*** Provided data Section Begins ***

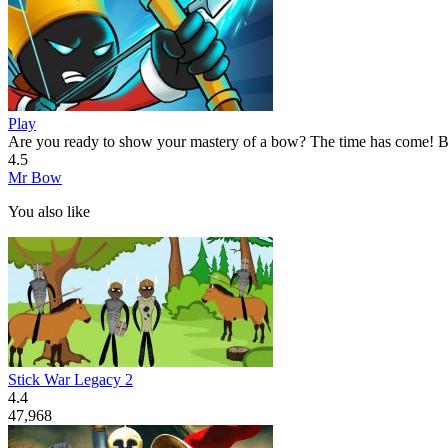
Play
Are you ready to show your mastery of a bow? The time has come! Be
4.5
Mr Bow
You also like
Stick War Legacy 2
4.4
47,968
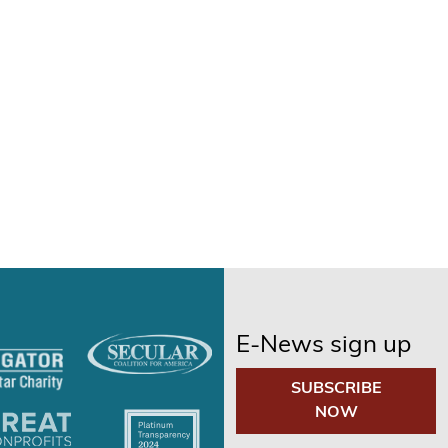
E-News sign up
SUBSCRIBE
NOW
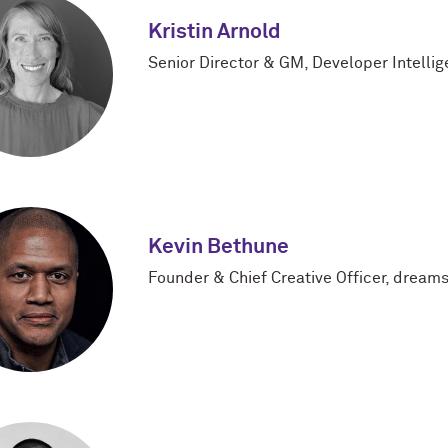
Kristin Arnold
Senior Director & GM, Developer Intelli
Kevin Bethune
Founder & Chief Creative Officer, dreams 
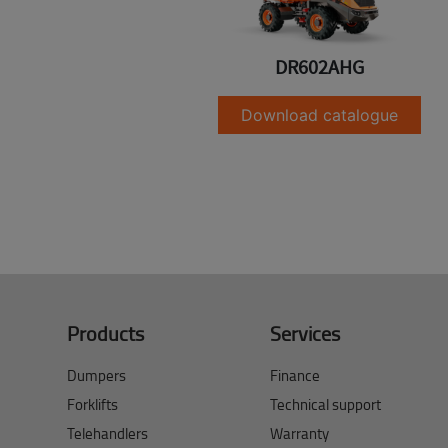
DR602AHG
Download catalogue
Products
Services
Dumpers
Finance
Forklifts
Technical support
Telehandlers
Warranty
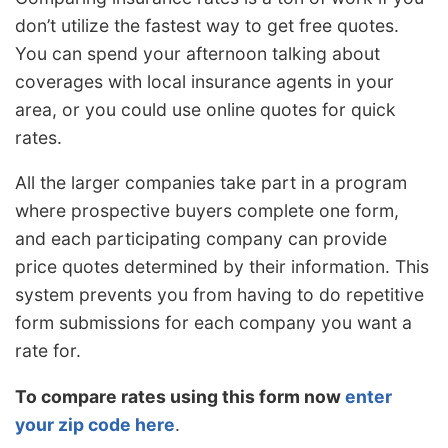
don’t utilize the fastest way to get free quotes.
You can spend your afternoon talking about
coverages with local insurance agents in your
area, or you could use online quotes for quick
rates.
All the larger companies take part in a program
where prospective buyers complete one form,
and each participating company can provide
price quotes determined by their information. This
system prevents you from having to do repetitive
form submissions for each company you want a
rate for.
To compare rates using this form now
enter
your zip code here
.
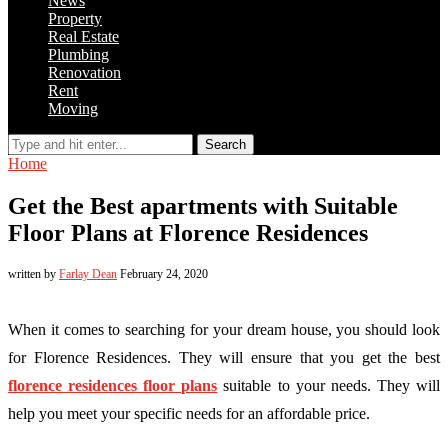
News
Property
Real Estate
Plumbing
Renovation
Rent
Moving
Search
Home
Get the Best apartments with Suitable
Floor Plans at Florence Residences
written by
Farlay Dean
February 24, 2020
When it comes to searching for your dream house, you should look
for Florence Residences. They will ensure that you get the best
florence residences floor plans
suitable to your needs. They will
help you meet your specific needs for an affordable price.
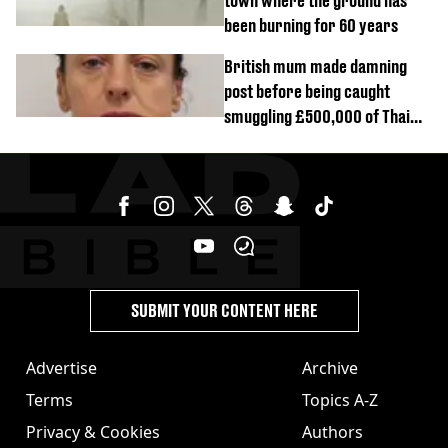
town where the ground has
been burning for 60 years
British mum made damning
post before being caught
smuggling £500,000 of Thai
cannabis to UK
SUBMIT YOUR CONTENT HERE
Advertise
Archive
Terms
Topics A-Z
Privacy & Cookies
Authors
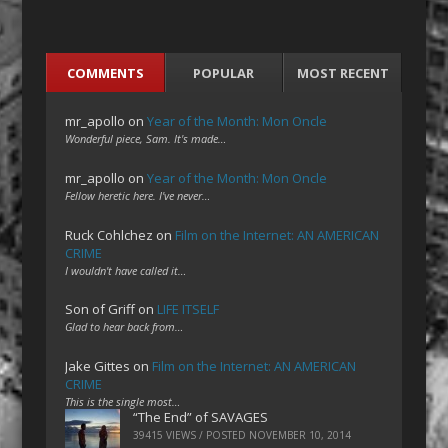
COMMENTS
POPULAR
MOST RECENT
mr_apollo
on
Year of the Month: Mon Oncle
Wonderful piece, Sam. It's made…
mr_apollo
on
Year of the Month: Mon Oncle
Fellow heretic here. I've never…
Ruck Cohlchez
on
Film on the Internet: AN AMERICAN
CRIME
I wouldn't have called it…
Son of Griff
on
LIFE ITSELF
Glad to hear back from…
Jake Gittes
on
Film on the Internet: AN AMERICAN
CRIME
This is the single most…
“The End” of SAVAGES
39415 VIEWS / POSTED
NOVEMBER 10, 2014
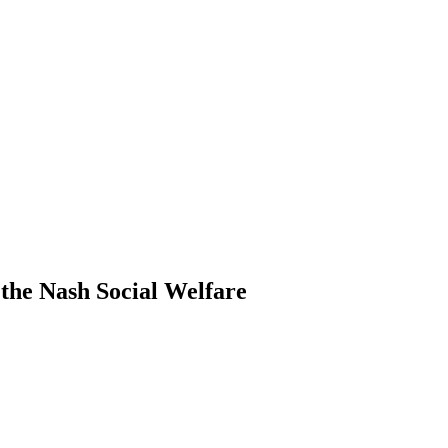
the Nash Social Welfare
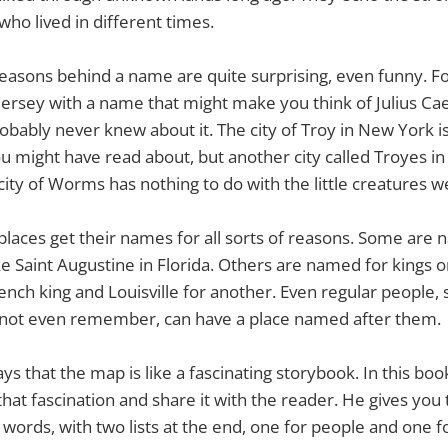
who lived in different times.
easons behind a name are quite surprising, even funny. F
 Jersey with a name that might make you think of Julius Ca
bably never knew about it. The city of Troy in New York i
ou might have read about, but another city called Troyes in 
ty of Worms has nothing to do with the little creatures w
 places get their names for all sorts of reasons. Some are
ke Saint Augustine in Florida. Others are named for kings or
rench king and Louisville for another. Even regular people
not even remember, can have a place named after them.
s that the map is like a fascinating storybook. In this book
hat fascination and share it with the reader. He gives you 
words, with two lists at the end, one for people and one fo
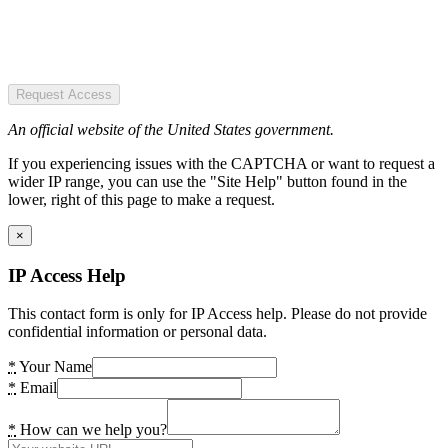
Request Access
An official website of the United States government.
If you experiencing issues with the CAPTCHA or want to request a
wider IP range, you can use the "Site Help" button found in the
lower, right of this page to make a request.
×
IP Access Help
This contact form is only for IP Access help. Please do not provide
confidential information or personal data.
*
Your Name
*
Email
*
How can we help you?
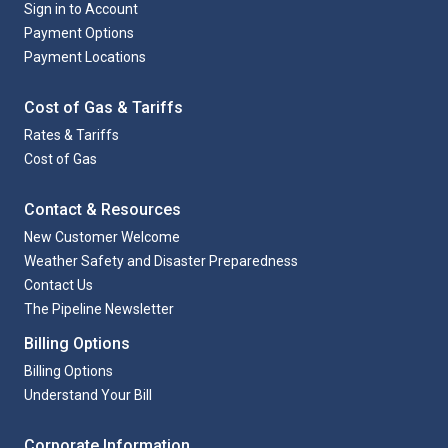
Sign in to Account
Payment Options
Payment Locations
Cost of Gas & Tariffs
Rates & Tariffs
Cost of Gas
Contact & Resources
New Customer Welcome
Weather Safety and Disaster Preparedness
Contact Us
The Pipeline Newsletter
Billing Options
Billing Options
Understand Your Bill
Corporate Information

*** Provided data Section Ends ***

## [Assignment]
Transcribe the entries from their beginning through the line containing "Founder & Chief Creative Officer, dreams", both included, and leave out the pictures.

## [Output for this exercise]
Play
Are you ready to show your mastery of a bow? The time has come! Be
4.5
Mr Bow
You also like
Stick War Legacy 2
4.4
47,968
E-News sign up
SUBSCRIBE
NOW
Kristin Arnold
Senior Director & GM, Developer Intelli
Kevin Bethune
Founder & Chief Creative Officer, dreams 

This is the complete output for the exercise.